• **COLLECTED DATA**
____________

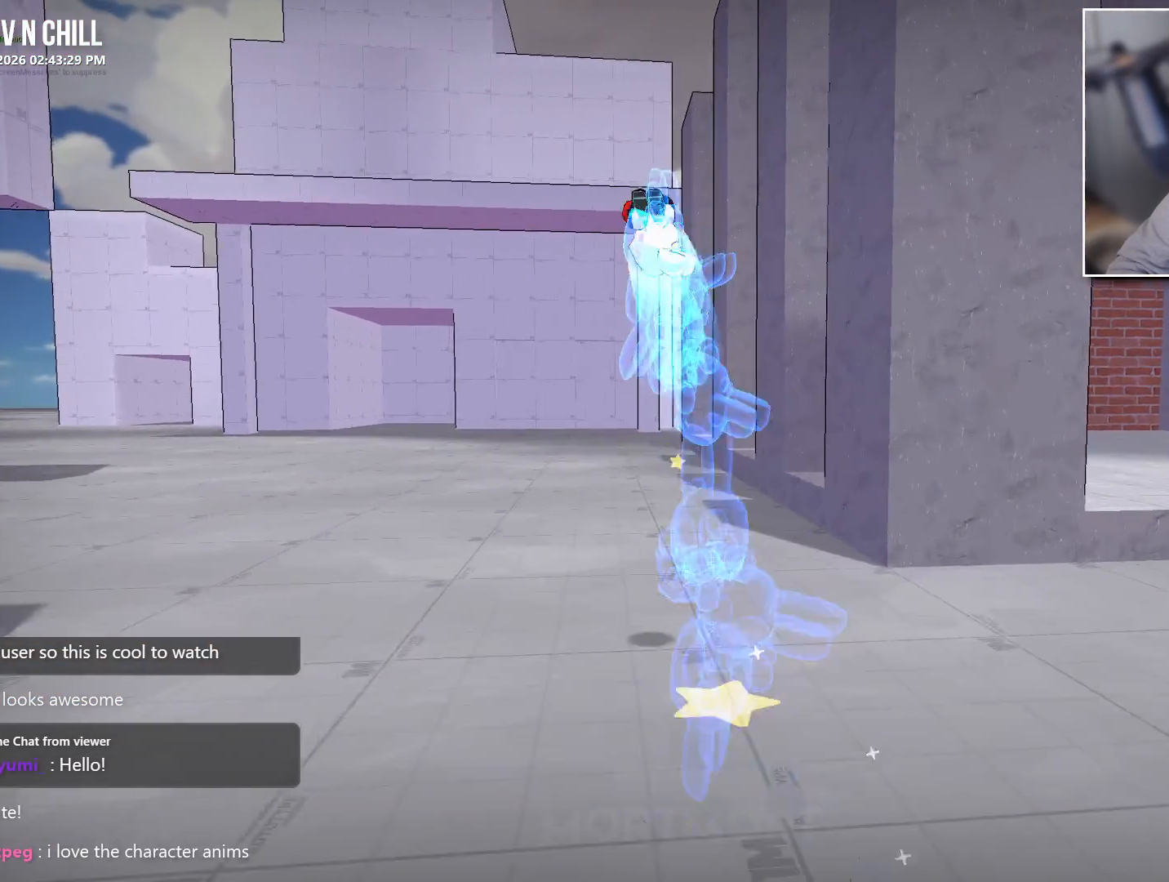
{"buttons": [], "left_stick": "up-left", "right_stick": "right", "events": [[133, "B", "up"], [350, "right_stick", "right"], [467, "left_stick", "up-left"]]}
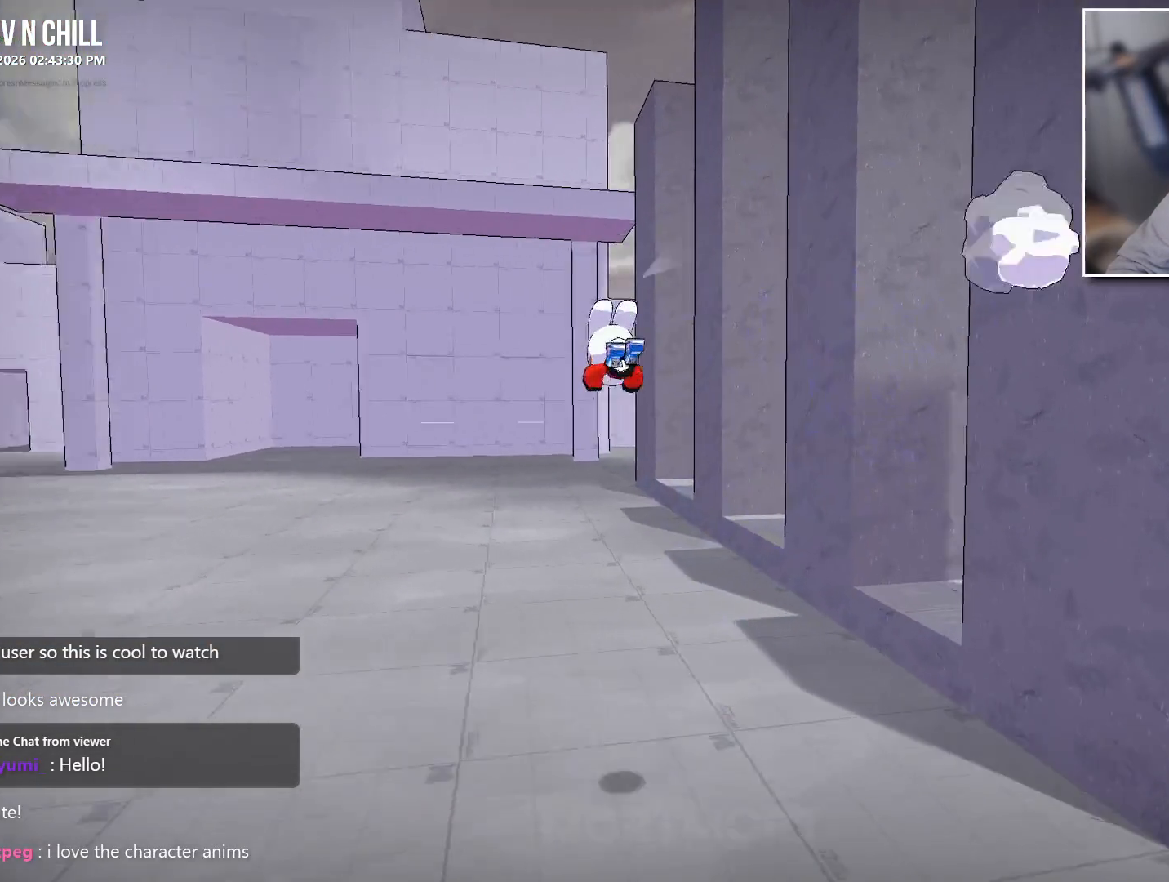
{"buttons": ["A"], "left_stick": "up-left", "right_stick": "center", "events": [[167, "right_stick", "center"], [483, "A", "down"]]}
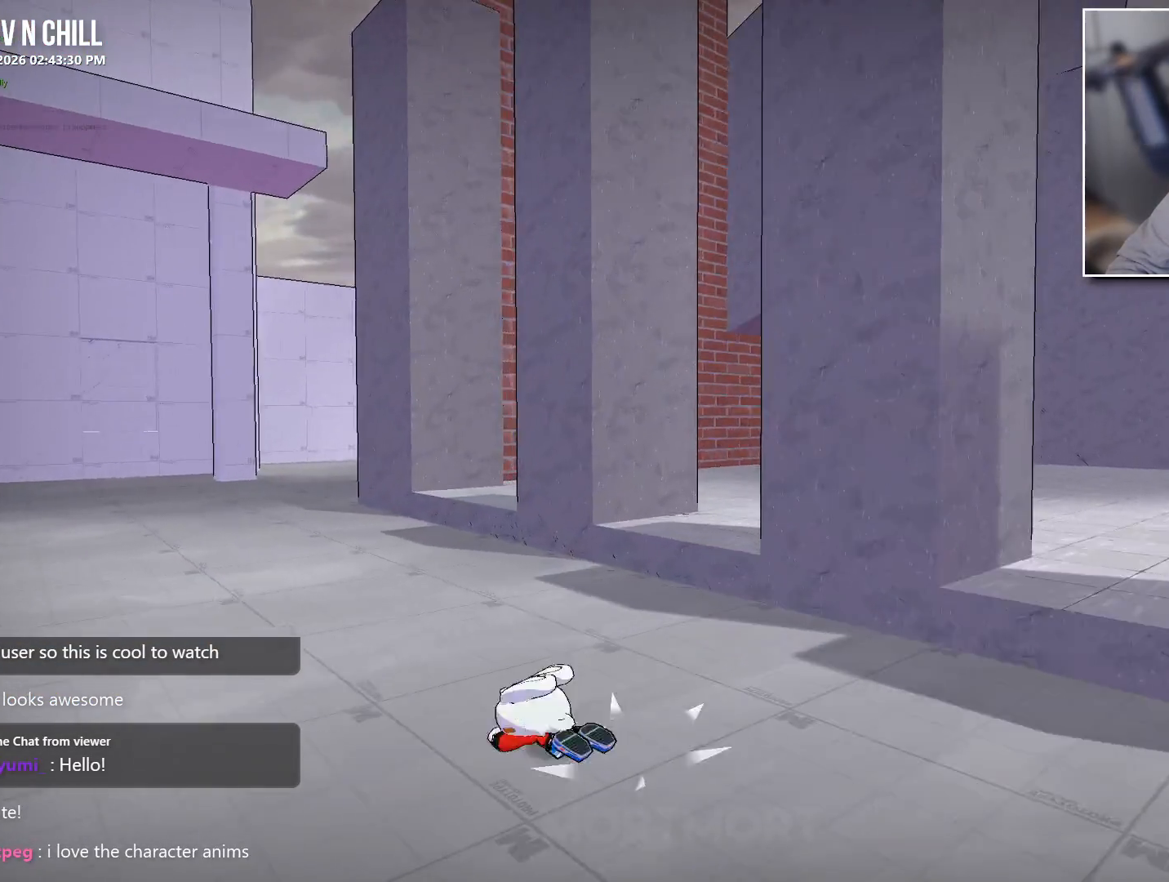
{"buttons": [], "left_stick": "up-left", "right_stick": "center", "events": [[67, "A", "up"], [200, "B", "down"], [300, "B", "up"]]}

____________

• **EXERCISE INSTRUCTIONS**
An image-free, exact version of the listing above is required.

• **EXERCISE SOLUTION**
{"buttons": [], "left_stick": "up-left", "right_stick": "right", "events": [[133, "B", "up"], [350, "right_stick", "right"], [467, "left_stick", "up-left"]]}
{"buttons": ["A"], "left_stick": "up-left", "right_stick": "center", "events": [[167, "right_stick", "center"], [483, "A", "down"]]}
{"buttons": [], "left_stick": "up-left", "right_stick": "center", "events": [[67, "A", "up"], [200, "B", "down"], [300, "B", "up"]]}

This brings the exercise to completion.